The Guardian a rapporté que les deux tiers de la population européenne ont été touchés par la vague de chaleur plus large de juin, qui a également apporté des températures record en France, en Italie et en Espagne. Les îles Anglo-Normandes ont enregistré leur journée la plus chaude jamais enregistrée, 39,3 degrés Celsius (102,7 degrés Fahrenheit) à Jersey le 25 juin. Guernesey a également établi un record absolu de 36,4 degrés Celsius.
Les probabilités changent
Le Met Office indique qu’un été plus chaud est désormais deux fois plus probable que pendant la période de référence 1991-2020. En termes pratiques, alors que la probabilité qu’un été soit « plus chaud que la normale » était d’environ 33 % pendant la période de référence, par définition, un tiers des étés tombent dans le tercile supérieur, elle est maintenant passée à environ 66 %.
Le nombre de jours au Royaume-Uni au-dessus de 28 degrés Celsius a plus que doublé par rapport à la moyenne 1961-1990, et les jours au-dessus de 30 degrés Celsius ont plus que triplé.
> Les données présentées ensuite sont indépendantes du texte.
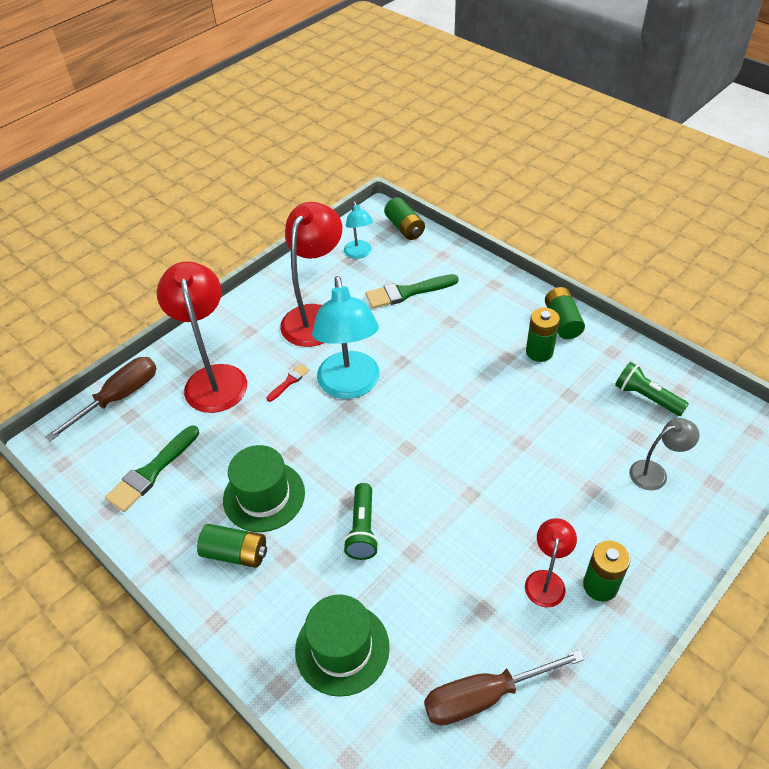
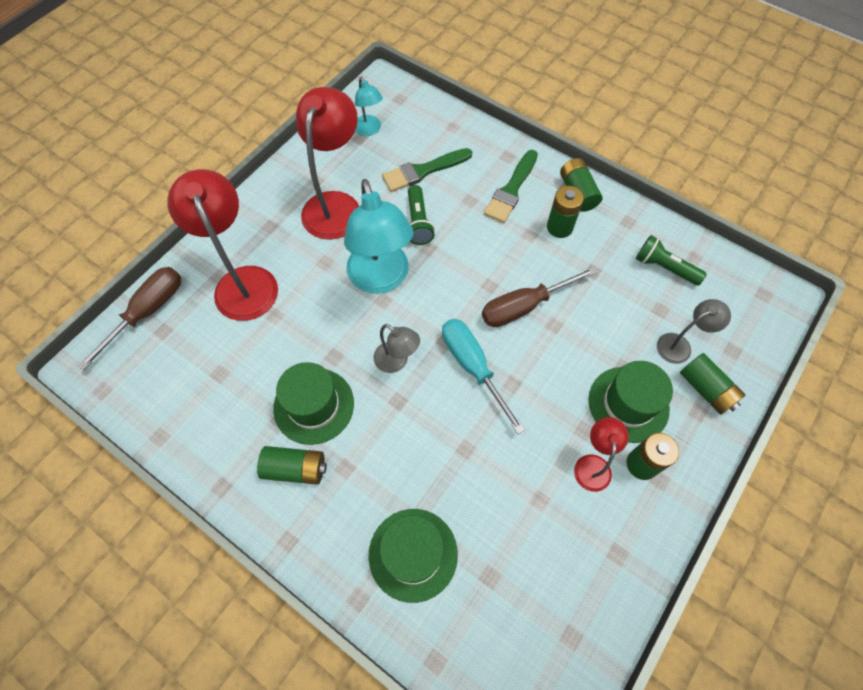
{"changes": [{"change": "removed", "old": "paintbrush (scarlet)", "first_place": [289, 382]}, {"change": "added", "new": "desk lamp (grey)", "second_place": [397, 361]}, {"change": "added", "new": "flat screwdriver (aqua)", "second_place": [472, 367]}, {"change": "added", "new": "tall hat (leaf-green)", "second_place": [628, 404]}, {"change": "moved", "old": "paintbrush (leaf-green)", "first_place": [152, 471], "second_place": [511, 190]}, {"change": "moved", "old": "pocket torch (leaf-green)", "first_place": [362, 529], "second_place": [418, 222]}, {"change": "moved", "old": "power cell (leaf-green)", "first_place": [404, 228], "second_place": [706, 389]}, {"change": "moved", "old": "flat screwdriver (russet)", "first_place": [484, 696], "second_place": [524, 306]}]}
La température maximale moyenne la plus élevée du Royaume-Uni pour la période 2015-2024 était de 35,9 degrés Celsius, soit 2,3 degrés de plus que la moyenne 1991-2020 et 4,5 degrés de plus que la moyenne 1961-1990.
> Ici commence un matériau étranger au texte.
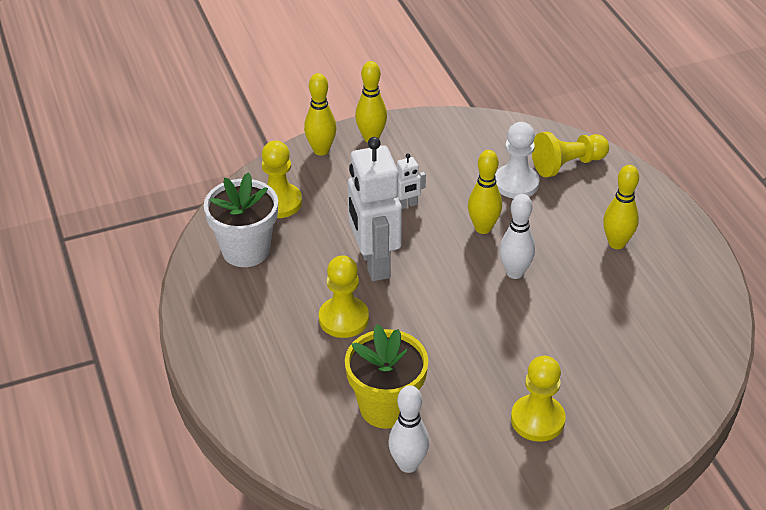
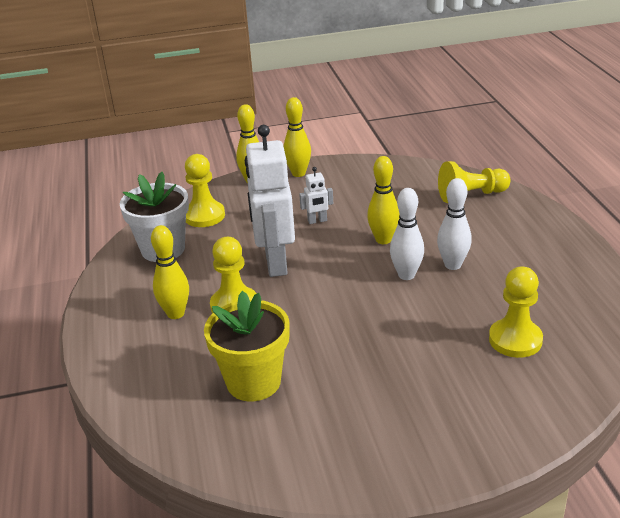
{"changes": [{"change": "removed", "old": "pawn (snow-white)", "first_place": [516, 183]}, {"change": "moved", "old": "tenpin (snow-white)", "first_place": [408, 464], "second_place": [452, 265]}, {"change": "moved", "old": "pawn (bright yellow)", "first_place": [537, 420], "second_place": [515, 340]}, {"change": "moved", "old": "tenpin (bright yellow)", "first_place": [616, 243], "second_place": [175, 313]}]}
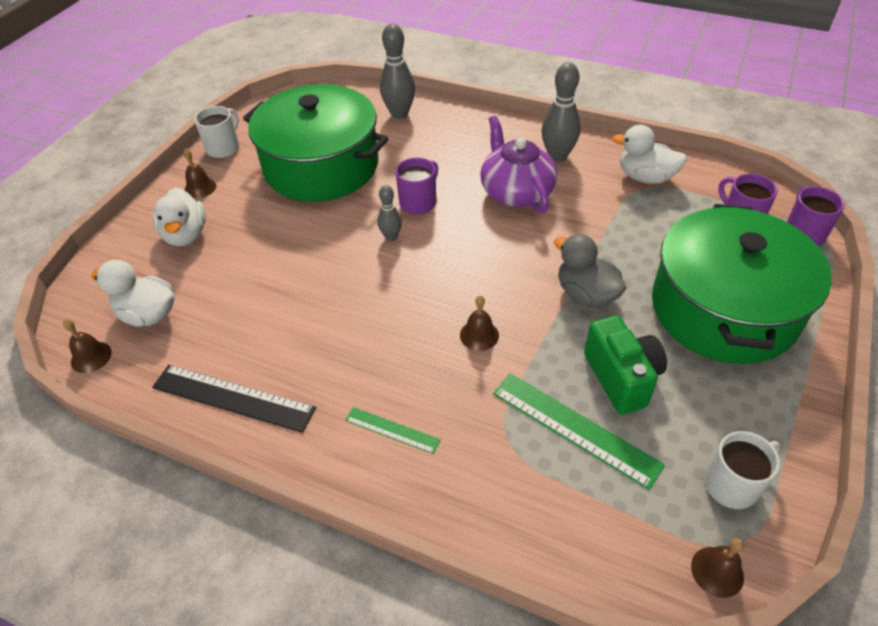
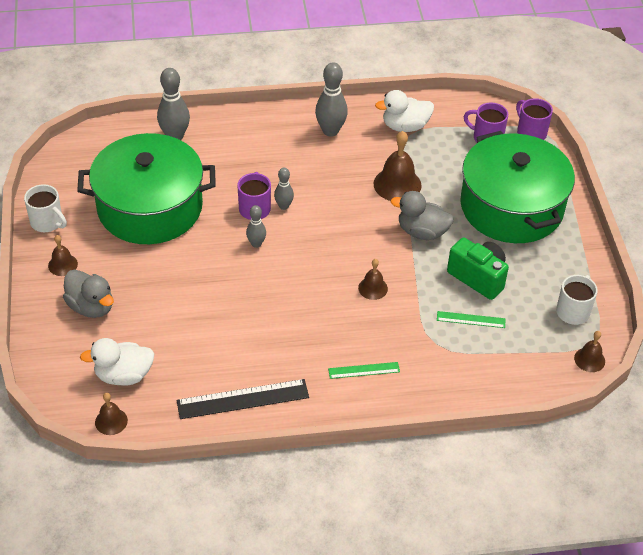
{"changes": [{"change": "removed", "old": "teapot (royal purple)", "first_place": [516, 191]}, {"change": "added", "new": "tenpin (grey)", "second_place": [283, 206]}, {"change": "added", "new": "hand bell (russet)", "second_place": [397, 184]}, {"change": "recoloured", "old": "rubber duck (snow-white)", "new": "rubber duck (grey)", "first_place": [186, 235], "second_place": [91, 307]}, {"change": "turned", "old": "mug (snow-white)", "first_place": [224, 148], "second_place": [47, 222], "degrees": 135}, {"change": "resized", "old": "measuring stick (leaf-green)", "first_place": [575, 428], "second_place": [471, 319], "factor": 0.55}]}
World Weather Attribution a publié une analyse rapide le 26 juin concluant que la vague de chaleur européenne de juin aurait été « virtuellement impossible » dans le climat de 1976, et est désormais des dizaines à des centaines de fois plus probable que pendant la référence de 2003. Les températures diurnes étaient environ 3,5 degrés Celsius plus chaudes qu’un événement comparable ne l’aurait été en 1976.
« Le changement climatique d’origine humaine a rendu des événements comme celui-ci plus probables et plus intenses », a déclaré le professeur Stephen Belcher, scientifique en chef du Met Office. « Voir des températures comme celles-ci au Royaume-Uni en juin est préoccupant. »
La suite
Les prévisions à trois mois du Met Office s’attendent à ce que juillet et août apportent des températures supérieures à la moyenne et des « poussées significatives » de chaleur. D’ici 2050, si les tendances actuelles de réchauffement se poursuivent, des températures de plus de 40 degrés Celsius deviennent une possibilité sérieuse pour le Royaume-Uni, selon l’équipe météo de la BBC.
Le Dr. Akshay Deoras de l’Université de Reading déclare : « À moins que nous ne réduisions drastiquement les émissions de gaz à effet de serre, le réchauffement climatique ne s’arrêtera pas. »
Les chiffres racontent une histoire saisissante. Le Royaume-Uni a déjà battu 19 records de température cet été. Quatre des cinq étés les plus chauds pour l’Angleterre se sont produits depuis 2003. Et un été plus chaud est désormais, comme le dit le Met Office, « deux fois plus probable que pendant la période 1991-2020, ce qui est cohérent avec notre climat en réchauffement. »
Source : BBC Weather, basé sur les reportages de Simon King et Sarah Keith-Lucas, avec des données supplémentaires du Met Office et de World Weather Attribution.